Portugal Presidential Election: Who is Marcelo Rebelo de Sousa?

24/01/2016_Rebelo de Sousa
Portugal’s new president Marcelo Rebelo de Sousa in Lisbon, Portugal, January 24. He has pledged to restore stability to the country’s politics. Rafael Marchante/Reuters

Center-right politician Marcelo Rebelo de Sousa, a former leader of Portugal's opposition Social Democrats, is the country's new president following elections on Sunday. The charismatic 67-year-old law professor became a household name for his thoughtful but entertaining political punditry in the 2000s, earning him the affectionate nickname "Professor Marcelo." He took 52 percent of the vote with 99 percent of ballots counted, storming to victory in the first round.

De Sousa had consistently led in the polls in the run-up to the election. His victory follows the surprise formation of a left-wing coalition government after an October general election in which the old center-right government lost its majority in parliament.

What does his victory mean for the country?

Portugal's outgoing president Anibal Cavaco Silva had a turbulent relationship with the new government, led by the Socialist leader Antonio Costa and propped up by the Communist, Left Bloc and Green parties. Silva initially urged Costa to support a center-right administration in return for policy trade-offs, and subsequently resisted swearing in Costa until he provided guarantees that his government would not breach EU rules. But De Sousa has pledged to fulfill his role in a neutral manner, supporting Costa's government and serving as a "referee" between warring parties. "Without renouncing my ideas, I'll try not to discriminate," he told Euronews in January. "I won't create any problem, any instability, any criticism of government action." Voters hope his tenure will bring stability back to the country's political scene.

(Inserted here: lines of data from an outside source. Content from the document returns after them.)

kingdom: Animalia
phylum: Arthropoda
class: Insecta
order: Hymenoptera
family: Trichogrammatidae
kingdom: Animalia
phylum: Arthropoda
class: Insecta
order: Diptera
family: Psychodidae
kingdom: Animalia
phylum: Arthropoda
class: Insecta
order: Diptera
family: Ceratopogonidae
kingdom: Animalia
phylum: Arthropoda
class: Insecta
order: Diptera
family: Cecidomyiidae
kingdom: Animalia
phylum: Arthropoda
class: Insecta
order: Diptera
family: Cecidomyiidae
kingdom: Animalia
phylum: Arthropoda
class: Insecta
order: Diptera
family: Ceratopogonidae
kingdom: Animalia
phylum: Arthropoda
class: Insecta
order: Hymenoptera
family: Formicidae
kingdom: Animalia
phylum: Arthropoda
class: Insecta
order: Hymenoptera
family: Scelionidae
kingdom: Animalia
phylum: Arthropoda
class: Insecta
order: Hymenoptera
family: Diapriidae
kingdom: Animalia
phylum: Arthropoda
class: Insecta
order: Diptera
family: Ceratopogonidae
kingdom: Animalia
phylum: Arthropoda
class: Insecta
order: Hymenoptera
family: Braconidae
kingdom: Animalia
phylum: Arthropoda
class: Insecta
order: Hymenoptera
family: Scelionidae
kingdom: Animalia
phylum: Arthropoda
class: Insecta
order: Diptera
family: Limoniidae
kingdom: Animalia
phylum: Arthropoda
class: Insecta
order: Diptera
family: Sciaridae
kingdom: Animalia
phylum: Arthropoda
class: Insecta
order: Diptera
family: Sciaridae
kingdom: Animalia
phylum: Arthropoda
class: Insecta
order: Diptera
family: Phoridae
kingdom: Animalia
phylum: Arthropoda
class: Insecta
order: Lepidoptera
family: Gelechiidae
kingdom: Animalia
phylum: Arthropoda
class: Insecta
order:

What can the president actually do?

In common with many European countries, Portugal's presidency is largely a ceremonial position. But the incumbent can dissolve parliament, call elections, appoint prime ministers and send legislation to the constitutional court for vetting. That means, however conciliatory his tone, De Sousa could be an important check on the power of the government. He told Euronews that he would be willing to dissolve parliament if the smooth functioning of Portugal's parliament and courts is threatened, and said that while anti-austerity policies seemed "fair," they would need "balancing to avoid financial slippage."